The firm's DeepMind division says that it played 100 games against Stockfish 8, and won or drew all of them.

The research has yet to be peer reviewed.

But experts already suggest the achievement will strengthen the firm's position in a competitive sector.

"From a scientific point of view, it's the latest in a series of dazzling results that DeepMind has produced," the University of Oxford's Prof Michael Wooldridge told the BBC.

"The general trajectory in DeepMind seems to be to solve a problem and then demonstrate it can really ramp up performance, and that's very impressive."


There will be unreported caveats and it is reasonable to assume that the two systems ran on different hardware, but on the face of it this achievement looks like a remarkable demonstration of the growing power of AI. Remarkable enough to be disturbing even.

Of course chess is a rule-based environment suited to computation but AlphaGo Zero seems to have taught itself how to play the game to an extremely high standard in a matter of hours.

Strewth was my initial reaction. It still seems appropriate. So much so that I almost hope those caveats douse the whole thing in cold water but I don't think they will.

4 comments:

Sen. C.R.O'Blene said...

Trouble is, people don't have the enormous brain-power to make chess decisions.
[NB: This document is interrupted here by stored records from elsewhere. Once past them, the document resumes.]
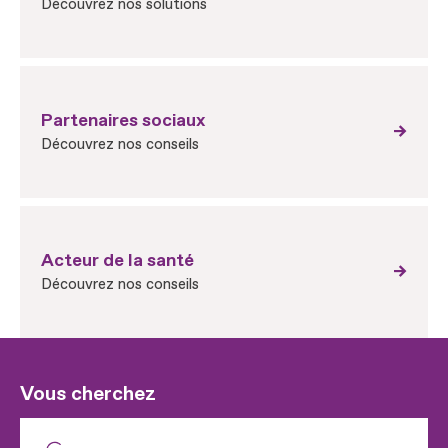
Découvrez nos solutions
Partenaires sociaux
Découvrez nos conseils
Acteur de la santé
Découvrez nos conseils
Vous cherchez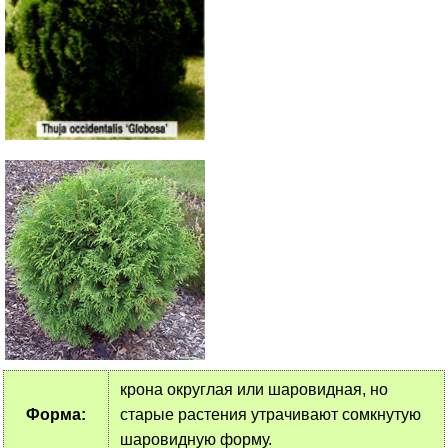
крона округлая или шаровидная, но
Форма:
старые растения утрачивают сомкнутую
шаровидную форму.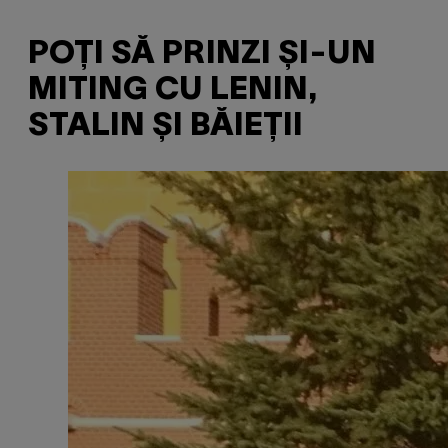
POȚI SĂ PRINZI ȘI-UN
MITING CU LENIN,
STALIN ȘI BĂIEȚII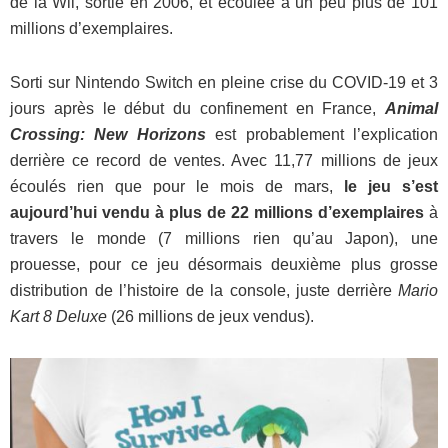
de la Wii, sortie en 2006, et écoulée à un peu plus de 101
millions d’exemplaires.
Sorti sur Nintendo Switch en pleine crise du COVID-19 et 3
jours après le début du confinement en France,
Animal
Crossing: New Horizons
est probablement l’explication
derrière ce record de ventes. Avec 11,77 millions de jeux
écoulés rien que pour le mois de mars,
le jeu s’est
aujourd’hui vendu à plus de 22 millions d’exemplaires
à
travers le monde (7 millions rien qu’au Japon), une
prouesse, pour ce jeu désormais deuxième plus grosse
distribution de l’histoire de la console, juste derrière
Mario
Kart 8 Deluxe
(26 millions de jeux vendus).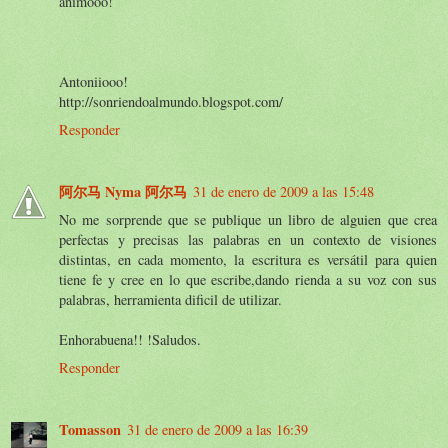
animooo!
Antoniiooo!
http://sonriendoalmundo.blogspot.com/
Responder
阿尔马 Nyma 阿尔马
31 de enero de 2009 a las 15:48
No me sorprende que se publique un libro de alguien que crea
perfectas y precisas las palabras en un contexto de visiones
distintas, en cada momento, la escritura es versátil para quien
tiene fe y cree en lo que escribe,dando rienda a su voz con sus
palabras, herramienta dificil de utilizar.
Enhorabuena!! !Saludos.
Responder
Tomasson
31 de enero de 2009 a las 16:39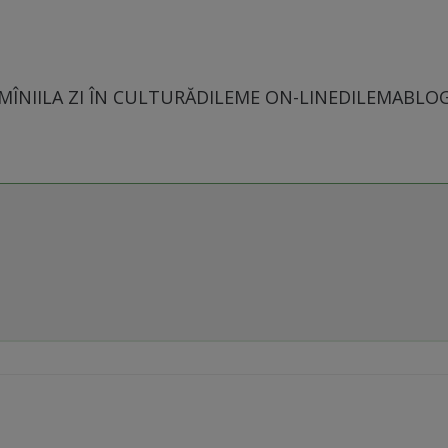
MÎNII
LA ZI ÎN CULTURĂ
DILEME ON-LINE
DILEMABLO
Mrs O'Blene and I are pretty-well crack Cribbage players, but there's only a certain algorithm for each card placement. Chess is so different. I played in a torno once, with a chess master. Just one boy beat him out of thirty of us.

Computers take all the fun out of chess, but then so did those fanatics back in the sixties and seventies.

Anonymous said...

I once worked with a chap of whom it was said 'X's intelligence is entirely artificial'. X could talk impressively but was widely regarded as a total dork. Something was missing.

So with current AI, lots of A and little if any I. The difficulty is working out whether the A or the I is the more important component. Indeed does A really need I and could we tell the difference.

Demetrius said...

I can't wait for when DirtyMind comes on stream.

A K Haart said...

Scrobs - I'm not surprised that people still play chess, but surely the days of playing it professionally are numbered.

Roger - with computer chess it is pretty well impossible to tell the difference. If anything chess computers can seem more imaginative.

Demetrius - but will we understand all the innuendo?